One-Pot Ruthenium-Catalyzed Synthesis of Benzyl/Allyl-Halide Substituted (dihydro)naphthalenes via Radical Benzannulation

Herein, a selective, one-pot synthetic route to reactive benzyl- and allyl-halide-substituted naphthalenes and dihydronaphthalenes from easily accessible 2,3-aryl-1,3-butadiene substrates and simple halogenated alkanes, using [Cp*RuCl(PPh₃)₂] as the catalyst, is reported. The reaction is tolerant to various functional groups, including reactive carbonyl groups, halides, and trimethylsilyl groups. The scope of catalytic reactions can be expanded to otherwise difficult to synthesize substituted and reactive dihydronaphthalene and benzo[b]thiophene products. The resulting benzyl- and allyl-halide-substituted (dihydro-)naphthalene products are relevant synthons for drug synthesis, allowing for facile post-functionalization by making use of the reactive halide functionalities. Mechanistic studies are combined with density functional theory (DFT), which revealed a sequential catalytic atom transfer radical addition, radical benzannulation, and HCl elimination sequence. It is particularly noteworthy that the key transition state proceeds via a 6-endo-trig cyclization, in contrast to the classical 5-exo-trig cyclization as is normally observed for intramolecular radical additions.
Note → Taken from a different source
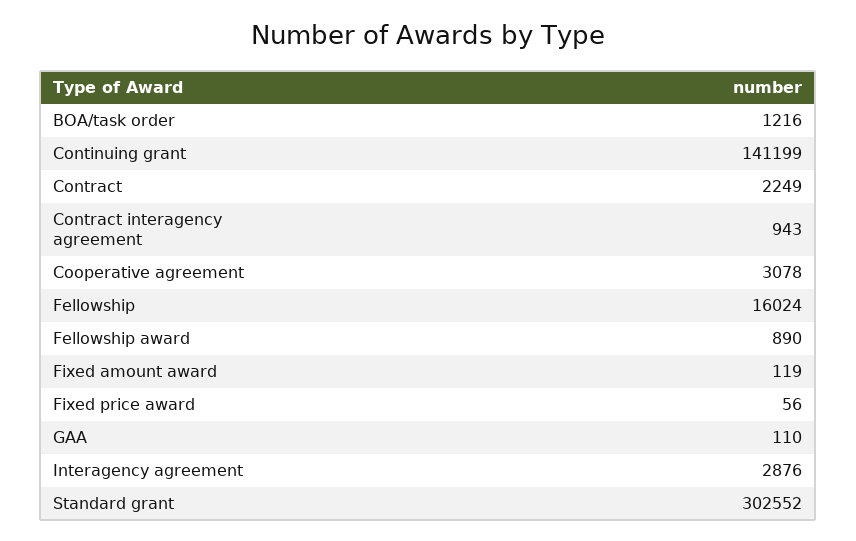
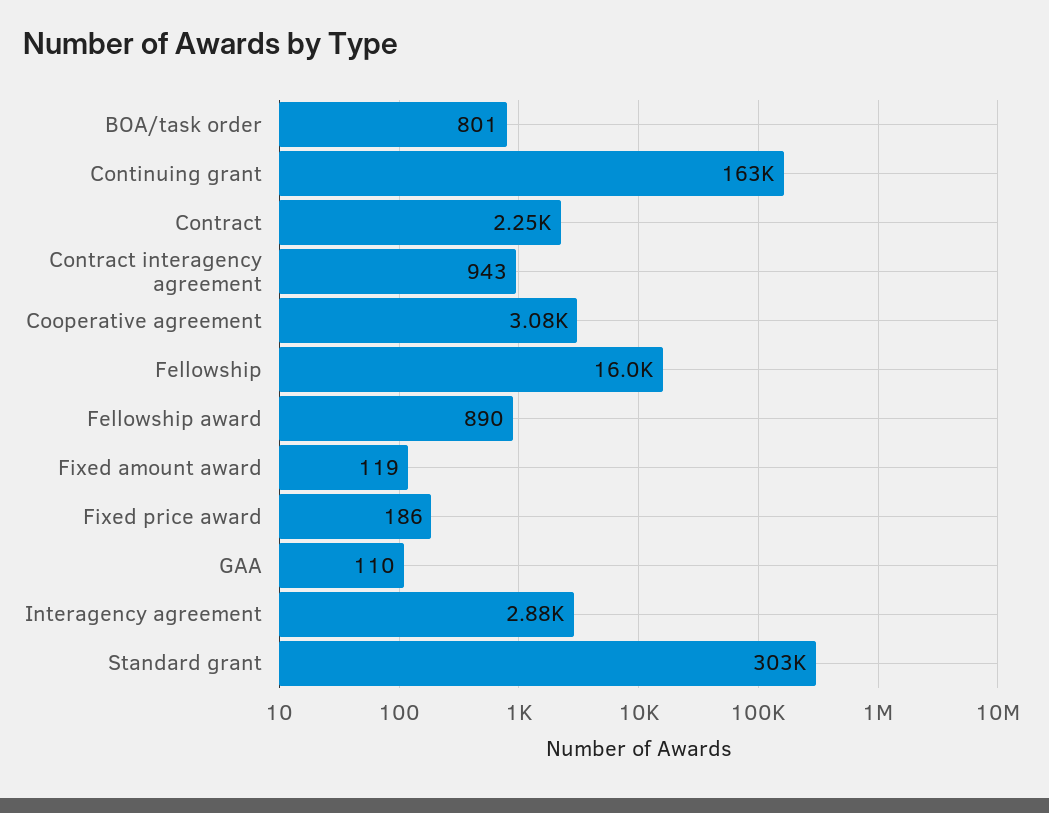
BOA/task order: 1216 -> 801
Continuing grant: 141199 -> 163000
Fixed price award: 56 -> 186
This cyclized intermediate subsequently undergoes HCl elimination to generate benzyl- and allyl-halide substituted (dihydro-)naphthalenes.

A one-pot protocol to synthesize reactive benzyl- and allyl-halide-substituted (dihydro)naphthalenes from 2,3-aryl-1,3-butadiene substrates and halogenated alkanes has been developed, using [Cp*RuCl(PPh₃)₂] as the catalyst. Mechanistic studies revealed an atom transfer radical addition and radical benzannulation sequence, followed by HCl elimination. The resulting (dihydro-)naphthalenes are relevant synthons for drugs, allowing facile post-functionalization via the reactive (benzylic or allylic) halide functionalities.